Unfortunately I have found that somehow, as this year has gone by, I have been separated from my kitchen more and more often. Oh, I do spend eight to ten hours a week in it creating all my farmers market baked goods, but I have not spent much time daily creating good food for my family's meals.
I don't do boxed stuff, no matter how time crunched. Frozen and microwaved are not allowed here. (Heck, I don't consider the microwave a real way to prepare food, as I strongly suspect the food isn't as nutritious once it leaves the microwave as it was when it went in.) For me, time crunched means one of my quickie "30 minutes to cook" menu items.
Which are all fine and dandy once in a while. But when quickie fixes become five days a week, week after week, month after month, well, that is not fine and dandy with me. I don't like it. I feel stressed. I feel like something has been taken from me--something tasty, as well as something I have a sense of joy in the creating.

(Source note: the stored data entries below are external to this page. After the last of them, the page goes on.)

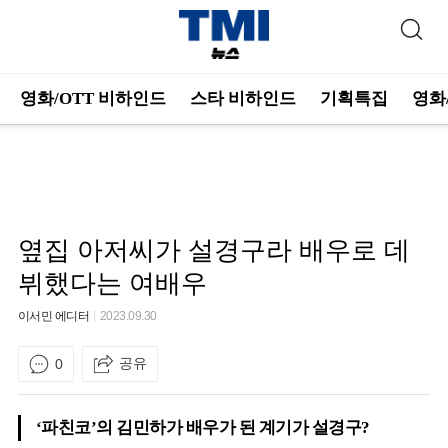
영화/OTT 비하인드
스타 비하인드
기획특집
영화
옆집 아저씨가 설경구라 배우로 데
뷔했다는 여배우
이서민 에디터
2023.09.30
공유
0
‘파친코’의 김민하가 배우가 된 계기가 설경구?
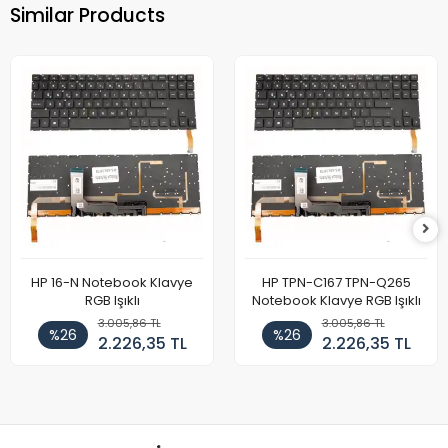
Similar Products
HP 16-N Notebook Klavye
HP TPN-C167 TPN-Q265
RGB Işıklı
Notebook Klavye RGB Işıklı
3.005,86 TL
3.005,86 TL
%26
%26
2.226,35 TL
2.226,35 TL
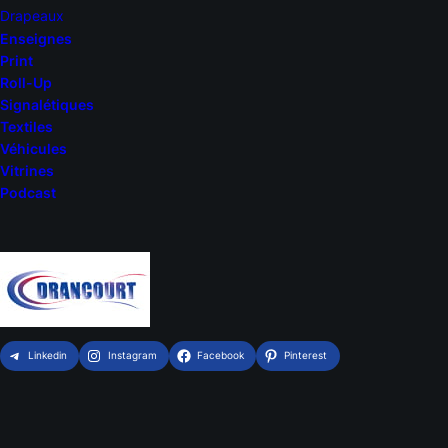
Drapeaux
Enseignes
Print
Roll-Up
Signalétiques
Textiles
Véhicules
Vitrines
Podcast
Linkedin
Instagram
Facebook
Pinterest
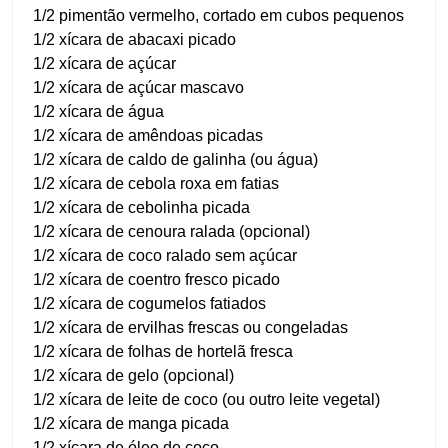
1/2 pimentão vermelho, cortado em cubos pequenos
1/2 xícara de abacaxi picado
1/2 xícara de açúcar
1/2 xícara de açúcar mascavo
1/2 xícara de água
1/2 xícara de amêndoas picadas
1/2 xícara de caldo de galinha (ou água)
1/2 xícara de cebola roxa em fatias
1/2 xícara de cebolinha picada
1/2 xícara de cenoura ralada (opcional)
1/2 xícara de coco ralado sem açúcar
1/2 xícara de coentro fresco picado
1/2 xícara de cogumelos fatiados
1/2 xícara de ervilhas frescas ou congeladas
1/2 xícara de folhas de hortelã fresca
1/2 xícara de gelo (opcional)
1/2 xícara de leite de coco (ou outro leite vegetal)
1/2 xícara de manga picada
1/2 xícara de óleo de coco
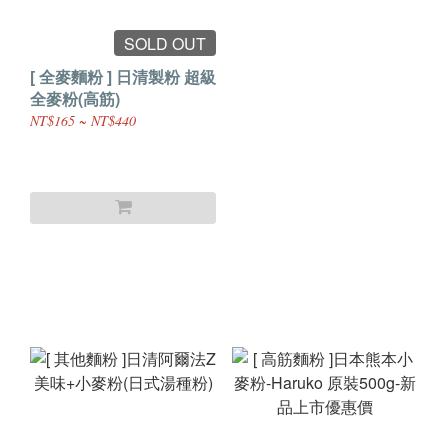
SOLD OUT
[ 全麥麵粉 ] 日清製粉 超級
全麥粉(高筋)
NT$165 ~ NT$440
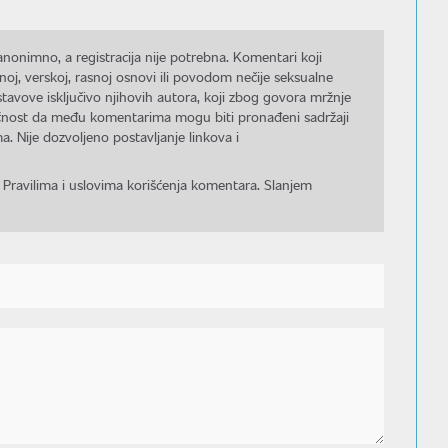
nonimno, a registracija nije potrebna. Komentari koji
noj, verskoj, rasnoj osnovi ili povodom nečije seksualne
stavove isključivo njihovih autora, koji zbog govora mržnje
gućnost da među komentarima mogu biti pronađeni sadržaji
a. Nije dozvoljeno postavljanje linkova i
 Pravilima i uslovima korišćenja komentara. Slanjem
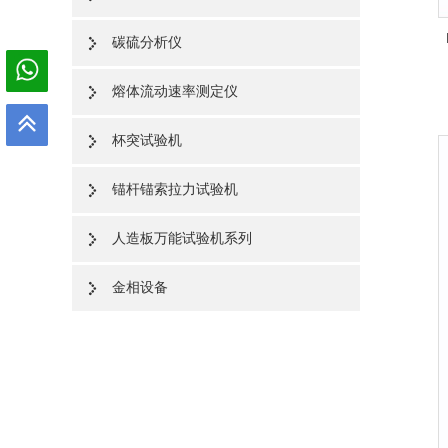
碳硫分析仪
熔体流动速率测定仪
杯突试验机
锚杆锚索拉力试验机
人造板万能试验机系列
金相设备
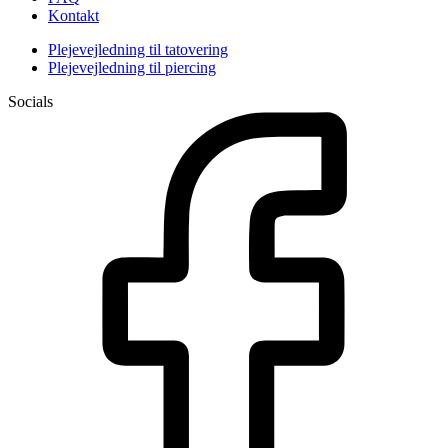
Kontakt
Plejevejledning til tatovering
Plejevejledning til piercing
Socials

Today, after fulfilling my work-away-from-home duties at the horse farm at one p.m., I decided I was going to cook. Cook because I want to. And boy, have I cooked! A batch of granola, the first I've made to eat myself instead of sell at the market, since June began. Two loaves of bread, because it's time to bake my weekly bread for the family. Two loaves of french bread also, because I want some garlic bread with the dinner I have planned for tonight. (One loaf will be for with dinner today, the second will go in the freezer for accompanying a future lasagna.)

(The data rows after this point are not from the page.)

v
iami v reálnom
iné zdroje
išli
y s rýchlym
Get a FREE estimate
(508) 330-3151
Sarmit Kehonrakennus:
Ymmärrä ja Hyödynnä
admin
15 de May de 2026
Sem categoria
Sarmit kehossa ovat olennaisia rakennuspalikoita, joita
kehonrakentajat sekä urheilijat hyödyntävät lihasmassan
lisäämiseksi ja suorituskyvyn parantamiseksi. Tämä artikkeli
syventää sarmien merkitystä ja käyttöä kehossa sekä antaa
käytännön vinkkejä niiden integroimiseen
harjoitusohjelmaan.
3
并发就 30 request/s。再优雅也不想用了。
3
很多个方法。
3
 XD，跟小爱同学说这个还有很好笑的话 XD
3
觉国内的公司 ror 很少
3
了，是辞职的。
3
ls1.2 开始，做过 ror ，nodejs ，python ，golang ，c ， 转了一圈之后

Not started yet, but soon to begin, spaghetti for dinner. With homemade sauce. Using tomatoes, peppers, onions, basil and oregano from the garden. Sauce that takes quite a bit longer to make than the few minutes of heating sauce from a jar requires. Sauce that will be not just tastier, not just free of suspicious sounding ingredients, but sauce that will bring contentment and the satisfaction of doing what I want to do. Cooking because I want to.